Transformers have achieved great success in many artificial intelligence fields, such as natural language processing, computer vision, and audio processing. Therefore, it is natural to attract lots of interest from academic and industry researchers. Up to the present, a great variety of Transformer variants (a.k.a. X-formers) have been proposed, however, a systematic and comprehensive literature review on these Transformer variants is still missing. In this survey, we provide a comprehensive review of various X-formers. We first briefly introduce the vanilla Transformer and then propose a new taxonomy of X-formers. Next, we introduce the various X-formers from three perspectives: architectural modification, pre-training, and applications. Finally, we outline some potential directions for future research.

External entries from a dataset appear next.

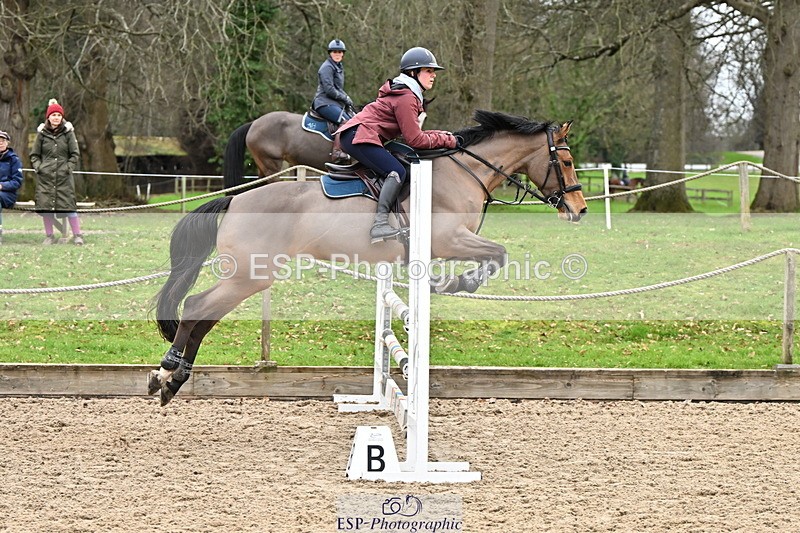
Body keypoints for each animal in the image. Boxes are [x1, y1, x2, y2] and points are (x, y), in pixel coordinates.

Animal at [150, 110, 588, 406]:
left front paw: (452, 281)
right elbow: (498, 253)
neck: (462, 173)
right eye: (566, 162)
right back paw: (168, 369)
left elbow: (496, 254)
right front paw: (459, 282)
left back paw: (173, 379)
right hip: (250, 275)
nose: (579, 209)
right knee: (196, 306)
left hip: (251, 275)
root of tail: (234, 200)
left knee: (204, 316)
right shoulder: (448, 240)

Transformer 模型在自然语言处理、计算机视觉和音频处理等众多人工智能领域取得了巨大成功,因此自然而然地引起了学术界和工业界研究人员的广泛关注。迄今为止,人们已提出了多种多样的 Transformer 变体(亦称 X-former),然而,针对这些 Transformer 变体的系统性、综合性文献综述尚属空白。在本综述中,我们对各类 X-former 进行了全面梳理。我们首先简要介绍基础版 Transformer,随后提出一种全新的 X-former 分类体系。接着,我们从架构改进、预训练策略以及应用场景三个维度,系统阐述各类 X-former。最后,我们展望了未来研究的若干潜在方向。